“When the U.S. has to fund its deficit through the combination of issuing more Treasuries and printing more dollars, it is inevitable that the dollar will continue to weaken.”He also said that the U.S. can no longer assume that foreign countries will continue to fund its massive spending deficits. Here's the Bloomberg news link: Dollar Set To Weaken
Notwithstanding the current miniscule trading bounce in the dollar, it's probably worth paying attention to statements about the U.S. dollar and U.S. spending deficits which eminate from Chinese officials, as they are the largest holder of U.S. Treasury bonds. Might also be worth paying attention to the recent disclosure from Pimco, which revealed that its Total Rate of Return Fund unloaded a massive amount of U.S. Treasury and agency debt, the latter clearly helped by the Fed's massive purchases.
Don't assume that a big spike in interest rates in the Treasury market - caused by funds like Pimco dumping and much higher yields required by foreign buyers - means a lower price of gold. Au contraire, assume that higher interest rates in this context imply much higher inflation expectations from the market, as a result of the weakening of the dollar.

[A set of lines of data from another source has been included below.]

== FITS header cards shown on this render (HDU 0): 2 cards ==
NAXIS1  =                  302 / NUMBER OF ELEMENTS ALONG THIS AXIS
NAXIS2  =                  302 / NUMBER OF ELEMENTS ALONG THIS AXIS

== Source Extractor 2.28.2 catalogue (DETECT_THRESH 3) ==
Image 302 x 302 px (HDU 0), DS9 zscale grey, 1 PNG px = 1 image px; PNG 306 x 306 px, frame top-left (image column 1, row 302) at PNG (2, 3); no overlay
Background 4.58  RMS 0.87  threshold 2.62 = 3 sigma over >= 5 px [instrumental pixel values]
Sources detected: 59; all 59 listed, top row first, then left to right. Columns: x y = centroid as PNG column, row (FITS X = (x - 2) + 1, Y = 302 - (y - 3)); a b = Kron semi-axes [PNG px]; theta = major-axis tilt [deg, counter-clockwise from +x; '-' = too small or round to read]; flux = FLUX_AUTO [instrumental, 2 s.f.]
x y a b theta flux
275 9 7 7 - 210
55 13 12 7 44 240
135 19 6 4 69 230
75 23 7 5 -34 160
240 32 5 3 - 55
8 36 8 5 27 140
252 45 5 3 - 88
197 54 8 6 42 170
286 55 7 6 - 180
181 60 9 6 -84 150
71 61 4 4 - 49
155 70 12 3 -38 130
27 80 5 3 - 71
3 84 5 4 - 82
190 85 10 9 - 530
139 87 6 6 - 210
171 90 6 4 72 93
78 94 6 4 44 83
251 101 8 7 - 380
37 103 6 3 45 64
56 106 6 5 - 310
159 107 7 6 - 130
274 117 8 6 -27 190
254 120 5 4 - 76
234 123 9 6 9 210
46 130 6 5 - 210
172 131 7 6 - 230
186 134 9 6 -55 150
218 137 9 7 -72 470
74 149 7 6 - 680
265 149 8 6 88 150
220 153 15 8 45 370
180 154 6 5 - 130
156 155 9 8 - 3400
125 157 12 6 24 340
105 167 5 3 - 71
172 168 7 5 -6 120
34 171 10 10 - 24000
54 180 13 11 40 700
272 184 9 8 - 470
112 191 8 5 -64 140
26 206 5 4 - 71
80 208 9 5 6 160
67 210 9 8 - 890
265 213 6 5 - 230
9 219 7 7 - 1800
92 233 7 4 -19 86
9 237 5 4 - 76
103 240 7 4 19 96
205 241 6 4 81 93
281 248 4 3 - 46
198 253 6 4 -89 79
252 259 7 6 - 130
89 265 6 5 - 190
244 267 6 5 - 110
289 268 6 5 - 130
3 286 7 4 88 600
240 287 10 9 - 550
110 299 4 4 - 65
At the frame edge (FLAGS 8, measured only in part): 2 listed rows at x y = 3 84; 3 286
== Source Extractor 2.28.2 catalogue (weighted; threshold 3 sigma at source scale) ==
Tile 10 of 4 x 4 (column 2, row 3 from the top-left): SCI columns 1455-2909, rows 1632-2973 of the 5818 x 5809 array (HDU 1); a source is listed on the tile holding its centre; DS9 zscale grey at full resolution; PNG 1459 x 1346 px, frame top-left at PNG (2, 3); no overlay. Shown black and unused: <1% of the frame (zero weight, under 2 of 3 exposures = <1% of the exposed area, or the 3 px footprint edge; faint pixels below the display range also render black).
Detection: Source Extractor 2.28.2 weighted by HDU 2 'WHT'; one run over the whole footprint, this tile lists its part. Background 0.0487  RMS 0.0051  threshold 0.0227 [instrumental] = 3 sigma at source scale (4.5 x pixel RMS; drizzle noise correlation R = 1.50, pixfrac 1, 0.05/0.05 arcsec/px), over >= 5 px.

Higher interest rates will also destroy any lingering fantasies of a housing market recovery. Will the Fed let the market takes it natural course and stop printing money? Or will Bernanke, with reappointment confirmation safely in hand from the full Senate in January, re-up the Fed's money printing machine (Quantitative Easing) in order to purchase the 100's of billions in Treasuries necessary to keep interests down? I am betting heavily on the latter and it sounds like the Chinese are as well.